Als jij of jouw werkgever het arbeidscontract opzegt, deel jij of jouw werkgever mee op welke datum het dienstverband eindigt. Je moet je bijvoorbeeld houden aan een opzegtermijn.
Regels opzeggen tijdelijk contract
Door jou als werknemerIs je proeftijd verstreken of heb je geen proeftijd in je tijdelijke contract? Dan kun je het tijdelijke contract alleen eerder opzeggen als die mogelijkheid hierin staat. Je moet dan vaak rekening houden met een opzegtermijn. Deze is 1 maand, tenzij het arbeidscontract of cao een andere opzegtermijn bevat. In dat geval geldt die termijn. Staat de mogelijkheid om tussentijds op te zeggen niet in je tijdelijke contract? Dan kun je als werknemer niet tussentijds opzeggen. Doet je dat toch? Dan kan je werkgever een schadevergoeding van je vragen. Willen beide partijen het contract tussentijds opzeggen? Dan kun je een vaststellingsovereenkomst sluiten, waarin je en je werkgever het contract met wederzijds goedvinden beëindigen. Ook is het mogelijk om in te stemmen met de opzegging door je werkgever. Let wel, zowel bij het sluiten van een vaststellingsovereenkomst als bij het instemmen met de opzegging door je werkgever is het belangrijk om na te gaan dat het arbeidscontract een tussentijdse opzegmogelijkheid bevat.
Door je werkgeverJe werkgever kan je tijdelijke contract alleen opzeggen als er in het contract een mogelijkheid staat dat er tussentijds (eerder) kan worden opgezegd. Verder moet er ten minste voldaan zijn aan één van de volgende voorwaarden:
- Je geeft als werknemer toestemming voor die opzegging.
- Er staat een proeftijd in het contract en je werkgever zegt op binnen de proeftijd.
- je werk bestaat uit het nagenoeg uitsluitend huishoudelijke diensten voor je werkgever, en je doet dit minder dan 4 dagen per week.
- Er is een dringende reden voor het ontslag. Dit wordt ontslag op staande voet genoemd.
- Je bekleedt als werknemer een geestelijk ambt.
De werkgever moet uiterlijk één maand voor het einde van het tijdelijk contract aan je aangeven of het contract verlengd wordt of niet. Dit moet schriftelijk gebeuren. Doet je werkgever dit niet? Dan heb je recht op een aanzegvergoeding. Je werkgever moet je dan een schadevergoeding van maximaal één maandsalaris betalen. Is de werkgever te laat met aanzeggen? Dan is de vergoeding gelijk aan het loon over de periode dat je werkgever te laat was.

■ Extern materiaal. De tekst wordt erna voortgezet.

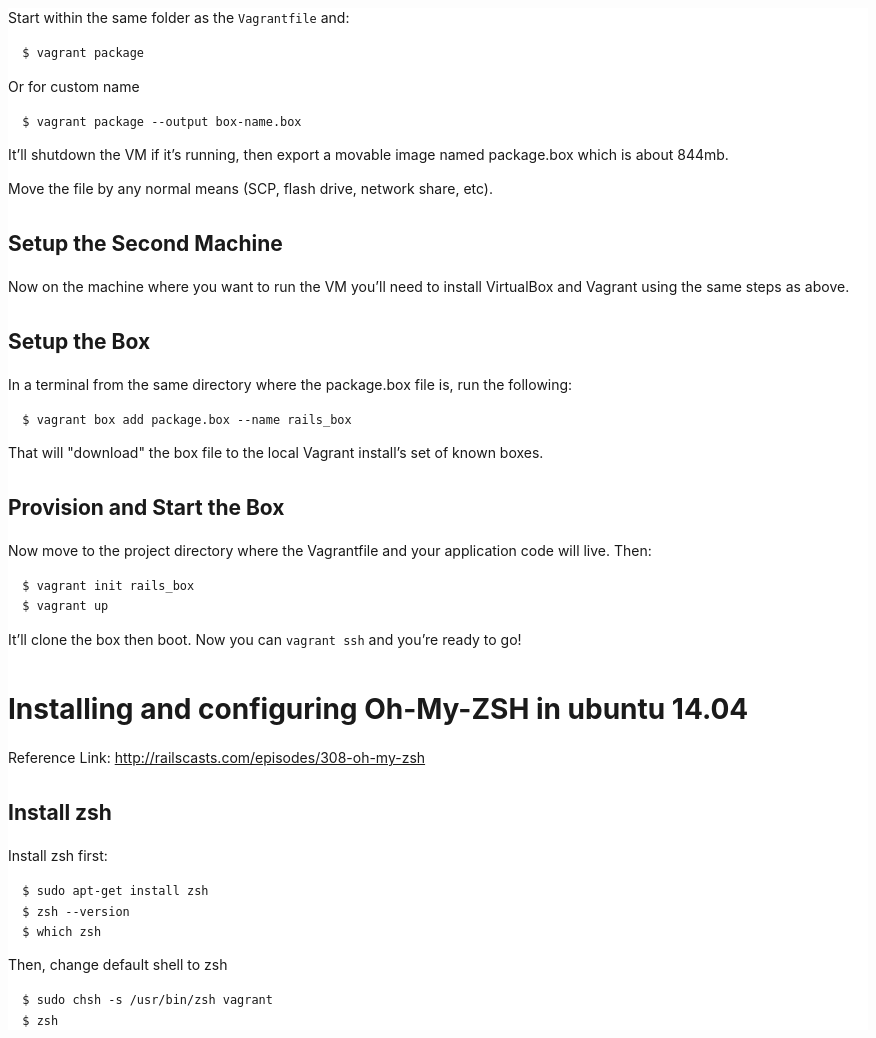 Start within the same folder as the ``Vagrantfile`` and:
  
      $ vagrant package

Or for custom name

      $ vagrant package --output box-name.box

It’ll shutdown the VM if it’s running, then export a movable image named package.box which is about 844mb.

Move the file by any normal means (SCP, flash drive, network share, etc).


Setup the Second Machine
-------------------------

Now on the machine where you want to run the VM you’ll need to install VirtualBox and Vagrant using the same steps as above.


Setup the Box
-------------

In a terminal from the same directory where the package.box file is, run the following:

      $ vagrant box add package.box --name rails_box

That will "download" the box file to the local Vagrant install’s set of known boxes.


Provision and Start the Box
-------------------------------

Now move to the project directory where the Vagrantfile and your application code will live. Then:

      $ vagrant init rails_box
      $ vagrant up

It’ll clone the box then boot. Now you can ``vagrant ssh`` and you’re ready to go!





Installing and configuring Oh-My-ZSH in ubuntu 14.04
======================================================

Reference Link: http://railscasts.com/episodes/308-oh-my-zsh

Install zsh
-----------

Install zsh first:

      $ sudo apt-get install zsh
      $ zsh --version
      $ which zsh

Then, change default shell to zsh
      
      $ sudo chsh -s /usr/bin/zsh vagrant
      $ zsh
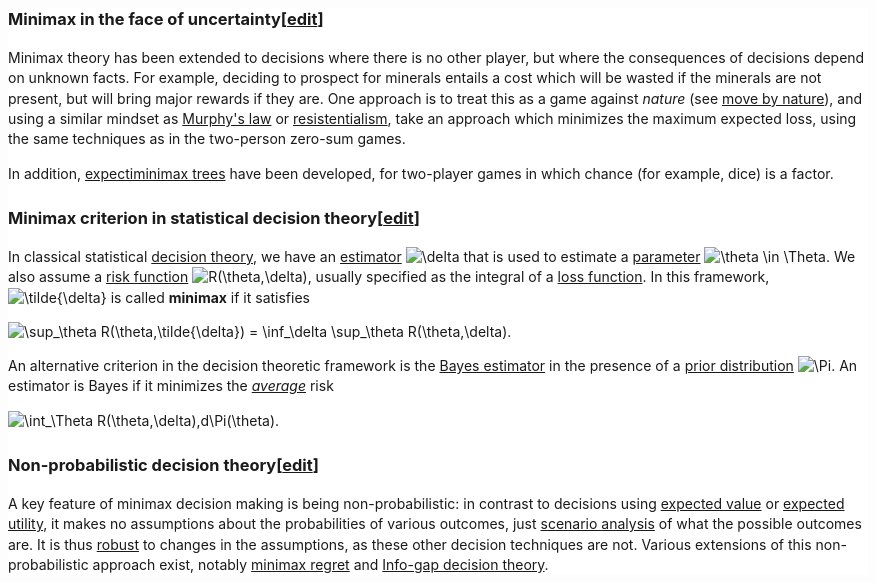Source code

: ### Minimax in the face of uncertainty\[[edit](https://en.wikipedia.org/w/index.php?title=Minimax&action=edit&section=12 "Edit section: Minimax in the face of uncertainty")\]

Minimax theory has been extended to decisions where there is no other player, but where the consequences of decisions depend on unknown facts. For example, deciding to prospect for minerals entails a cost which will be wasted if the minerals are not present, but will bring major rewards if they are. One approach is to treat this as a game against _nature_ (see [move by nature](https://en.wikipedia.org/wiki/Move_by_nature "Move by nature")), and using a similar mindset as [Murphy's law](https://en.wikipedia.org/wiki/Murphy%27s_law "Murphy's law") or [resistentialism](https://en.wikipedia.org/wiki/Resistentialism "Resistentialism"), take an approach which minimizes the maximum expected loss, using the same techniques as in the two-person zero-sum games.

In addition, [expectiminimax trees](https://en.wikipedia.org/wiki/Expectiminimax_tree "Expectiminimax tree") have been developed, for two-player games in which chance (for example, dice) is a factor.

### Minimax criterion in statistical decision theory\[[edit](https://en.wikipedia.org/w/index.php?title=Minimax&action=edit&section=13 "Edit section: Minimax criterion in statistical decision theory")\]

In classical statistical [decision theory](https://en.wikipedia.org/wiki/Decision_theory "Decision theory"), we have an [estimator](https://en.wikipedia.org/wiki/Estimator "Estimator") ![\delta ](https://wikimedia.org/api/rest_v1/media/math/render/svg/c5321cfa797202b3e1f8620663ff43c4660ea03a) that is used to estimate a [parameter](https://en.wikipedia.org/wiki/Parameter "Parameter") ![\theta \in \Theta ](https://wikimedia.org/api/rest_v1/media/math/render/svg/bc76a89f6f175a02e371f31f86a8906fa3fd5e7e). We also assume a [risk function](https://en.wikipedia.org/wiki/Risk_function "Risk function") ![R(\theta,\delta)](https://wikimedia.org/api/rest_v1/media/math/render/svg/a25d1f349da68123f557de56e7f2f3707d28a04d), usually specified as the integral of a [loss function](https://en.wikipedia.org/wiki/Loss_function "Loss function"). In this framework, ![\tilde{\delta}](https://wikimedia.org/api/rest_v1/media/math/render/svg/c99935e5ac53dbce0e5cf38f46e7fd31cc747b6f) is called **minimax** if it satisfies

![\sup_\theta R(\theta,\tilde{\delta}) = \inf_\delta \sup_\theta R(\theta,\delta).](https://wikimedia.org/api/rest_v1/media/math/render/svg/bab958cd55e76117df97490172a7b07e439b63d6)

An alternative criterion in the decision theoretic framework is the [Bayes estimator](https://en.wikipedia.org/wiki/Bayes_estimator "Bayes estimator") in the presence of a [prior distribution](https://en.wikipedia.org/wiki/Prior_distribution "Prior distribution") ![\Pi ](https://wikimedia.org/api/rest_v1/media/math/render/svg/eed3e3db6cc2028a183af948212ed2551d25c954). An estimator is Bayes if it minimizes the _[average](https://en.wikipedia.org/wiki/Average "Average")_ risk

![\int_\Theta R(\theta,\delta)\,d\Pi(\theta).](https://wikimedia.org/api/rest_v1/media/math/render/svg/f9167c225fbbf43d68d0d6eee1628f226e5b8cc4)

### Non-probabilistic decision theory\[[edit](https://en.wikipedia.org/w/index.php?title=Minimax&action=edit&section=14 "Edit section: Non-probabilistic decision theory")\]

A key feature of minimax decision making is being non-probabilistic: in contrast to decisions using [expected value](https://en.wikipedia.org/wiki/Expected_value "Expected value") or [expected utility](https://en.wikipedia.org/wiki/Expected_utility "Expected utility"), it makes no assumptions about the probabilities of various outcomes, just [scenario analysis](https://en.wikipedia.org/wiki/Scenario_analysis "Scenario analysis") of what the possible outcomes are. It is thus [robust](https://en.wiktionary.org/wiki/robust "wikt:robust") to changes in the assumptions, as these other decision techniques are not. Various extensions of this non-probabilistic approach exist, notably [minimax regret](https://en.wikipedia.org/wiki/Minimax_regret "Minimax regret") and [Info-gap decision theory](https://en.wikipedia.org/wiki/Info-gap_decision_theory "Info-gap decision theory").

Deze verplichting heeft de werkgever niet als:
- je tijdelijk contract korter is dan 6 maanden.
- je een tijdelijk contract heeft voor een termijn die niet op voorhand op de kalender te bepalen is, zoals voor een project of vervanging van een zieke collega.
- er geen einddatum in je tijdelijk contract staat.
- je een uitzendcontract met uitzendbeding heeft.
Iedere werknemer heeft vanaf de eerste werkdag recht op een transitievergoeding.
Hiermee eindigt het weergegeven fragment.